== To-do item ==
Retype each line below without a single alteration.

Bounding box prediction data:
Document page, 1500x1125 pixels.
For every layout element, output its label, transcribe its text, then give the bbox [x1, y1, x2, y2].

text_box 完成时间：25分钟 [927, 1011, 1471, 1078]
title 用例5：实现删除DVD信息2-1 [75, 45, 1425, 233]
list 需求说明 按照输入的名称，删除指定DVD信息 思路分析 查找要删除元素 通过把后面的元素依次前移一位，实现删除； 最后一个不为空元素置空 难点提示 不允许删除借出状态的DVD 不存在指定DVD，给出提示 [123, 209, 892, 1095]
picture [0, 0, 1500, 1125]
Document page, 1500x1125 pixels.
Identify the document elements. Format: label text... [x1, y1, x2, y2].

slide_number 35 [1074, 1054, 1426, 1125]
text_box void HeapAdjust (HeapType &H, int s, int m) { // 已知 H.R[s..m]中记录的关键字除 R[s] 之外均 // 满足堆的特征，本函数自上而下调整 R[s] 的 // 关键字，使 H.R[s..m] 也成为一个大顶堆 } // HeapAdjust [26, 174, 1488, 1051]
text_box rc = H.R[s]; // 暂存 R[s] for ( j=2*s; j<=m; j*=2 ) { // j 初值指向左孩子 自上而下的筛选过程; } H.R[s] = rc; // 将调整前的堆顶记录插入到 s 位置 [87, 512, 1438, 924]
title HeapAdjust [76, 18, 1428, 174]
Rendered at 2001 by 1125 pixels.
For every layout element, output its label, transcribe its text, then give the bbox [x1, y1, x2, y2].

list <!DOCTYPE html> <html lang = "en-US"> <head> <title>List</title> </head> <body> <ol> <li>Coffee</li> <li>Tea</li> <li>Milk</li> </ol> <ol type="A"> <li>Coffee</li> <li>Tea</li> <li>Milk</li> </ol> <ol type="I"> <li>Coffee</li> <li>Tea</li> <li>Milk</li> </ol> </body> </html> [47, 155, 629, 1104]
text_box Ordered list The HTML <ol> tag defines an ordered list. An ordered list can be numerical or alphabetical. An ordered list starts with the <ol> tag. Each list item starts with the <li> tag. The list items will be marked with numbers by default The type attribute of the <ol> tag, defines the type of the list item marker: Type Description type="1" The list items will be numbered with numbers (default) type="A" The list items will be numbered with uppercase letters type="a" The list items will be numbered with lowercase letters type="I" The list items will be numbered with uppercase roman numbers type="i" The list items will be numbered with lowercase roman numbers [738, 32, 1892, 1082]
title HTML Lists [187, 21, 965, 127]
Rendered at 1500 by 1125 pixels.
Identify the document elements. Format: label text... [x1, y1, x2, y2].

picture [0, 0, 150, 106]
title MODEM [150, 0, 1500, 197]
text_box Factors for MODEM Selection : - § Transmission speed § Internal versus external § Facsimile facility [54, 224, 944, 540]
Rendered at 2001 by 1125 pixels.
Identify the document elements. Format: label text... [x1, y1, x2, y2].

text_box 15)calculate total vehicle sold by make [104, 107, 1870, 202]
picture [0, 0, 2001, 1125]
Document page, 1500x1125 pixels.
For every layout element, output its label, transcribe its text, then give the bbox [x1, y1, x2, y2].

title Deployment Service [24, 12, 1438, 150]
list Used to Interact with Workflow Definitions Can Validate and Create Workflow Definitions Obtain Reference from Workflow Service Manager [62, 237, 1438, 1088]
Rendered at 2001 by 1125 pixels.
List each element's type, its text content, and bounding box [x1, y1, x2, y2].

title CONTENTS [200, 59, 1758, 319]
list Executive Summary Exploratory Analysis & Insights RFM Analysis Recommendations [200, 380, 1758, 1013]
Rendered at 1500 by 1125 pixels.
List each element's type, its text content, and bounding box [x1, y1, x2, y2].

== Output of the exercise ==
Document page, 1500x1125 pixels.
For every layout element, output its label, transcribe its text, then give the bbox [x1, y1, x2, y2].

text_box 完成时间：25分钟 [927, 1011, 1471, 1078]
title 用例5：实现删除DVD信息2-1 [75, 45, 1425, 233]
list 需求说明 按照输入的名称，删除指定DVD信息 思路分析 查找要删除元素 通过把后面的元素依次前移一位，实现删除； 最后一个不为空元素置空 难点提示 不允许删除借出状态的DVD 不存在指定DVD，给出提示 [123, 209, 892, 1095]
picture [0, 0, 1500, 1125]
Document page, 1500x1125 pixels.
Identify the document elements. Format: label text... [x1, y1, x2, y2].

slide_number 35 [1074, 1054, 1426, 1125]
text_box void HeapAdjust (HeapType &H, int s, int m) { // 已知 H.R[s..m]中记录的关键字除 R[s] 之外均 // 满足堆的特征，本函数自上而下调整 R[s] 的 // 关键字，使 H.R[s..m] 也成为一个大顶堆 } // HeapAdjust [26, 174, 1488, 1051]
text_box rc = H.R[s]; // 暂存 R[s] for ( j=2*s; j<=m; j*=2 ) { // j 初值指向左孩子 自上而下的筛选过程; } H.R[s] = rc; // 将调整前的堆顶记录插入到 s 位置 [87, 512, 1438, 924]
title HeapAdjust [76, 18, 1428, 174]
Rendered at 2001 by 1125 pixels.
For every layout element, output its label, transcribe its text, then give the bbox [x1, y1, x2, y2].

list <!DOCTYPE html> <html lang = "en-US"> <head> <title>List</title> </head> <body> <ol> <li>Coffee</li> <li>Tea</li> <li>Milk</li> </ol> <ol type="A"> <li>Coffee</li> <li>Tea</li> <li>Milk</li> </ol> <ol type="I"> <li>Coffee</li> <li>Tea</li> <li>Milk</li> </ol> </body> </html> [47, 155, 629, 1104]
text_box Ordered list The HTML <ol> tag defines an ordered list. An ordered list can be numerical or alphabetical. An ordered list starts with the <ol> tag. Each list item starts with the <li> tag. The list items will be marked with numbers by default The type attribute of the <ol> tag, defines the type of the list item marker: Type Description type="1" The list items will be numbered with numbers (default) type="A" The list items will be numbered with uppercase letters type="a" The list items will be numbered with lowercase letters type="I" The list items will be numbered with uppercase roman numbers type="i" The list items will be numbered with lowercase roman numbers [738, 32, 1892, 1082]
title HTML Lists [187, 21, 965, 127]
Rendered at 1500 by 1125 pixels.
Identify the document elements. Format: label text... [x1, y1, x2, y2].

picture [0, 0, 150, 106]
title MODEM [150, 0, 1500, 197]
text_box Factors for MODEM Selection : - § Transmission speed § Internal versus external § Facsimile facility [54, 224, 944, 540]
Rendered at 2001 by 1125 pixels.
Identify the document elements. Format: label text... [x1, y1, x2, y2].

text_box 15)calculate total vehicle sold by make [104, 107, 1870, 202]
picture [0, 0, 2001, 1125]
Document page, 1500x1125 pixels.
For every layout element, output its label, transcribe its text, then give the bbox [x1, y1, x2, y2].

title Deployment Service [24, 12, 1438, 150]
list Used to Interact with Workflow Definitions Can Validate and Create Workflow Definitions Obtain Reference from Workflow Service Manager [62, 237, 1438, 1088]
Rendered at 2001 by 1125 pixels.
List each element's type, its text content, and bounding box [x1, y1, x2, y2].

title CONTENTS [200, 59, 1758, 319]
list Executive Summary Exploratory Analysis & Insights RFM Analysis Recommendations [200, 380, 1758, 1013]
Rendered at 1500 by 1125 pixels.
List each element's type, its text content, and bounding box [x1, y1, x2, y2].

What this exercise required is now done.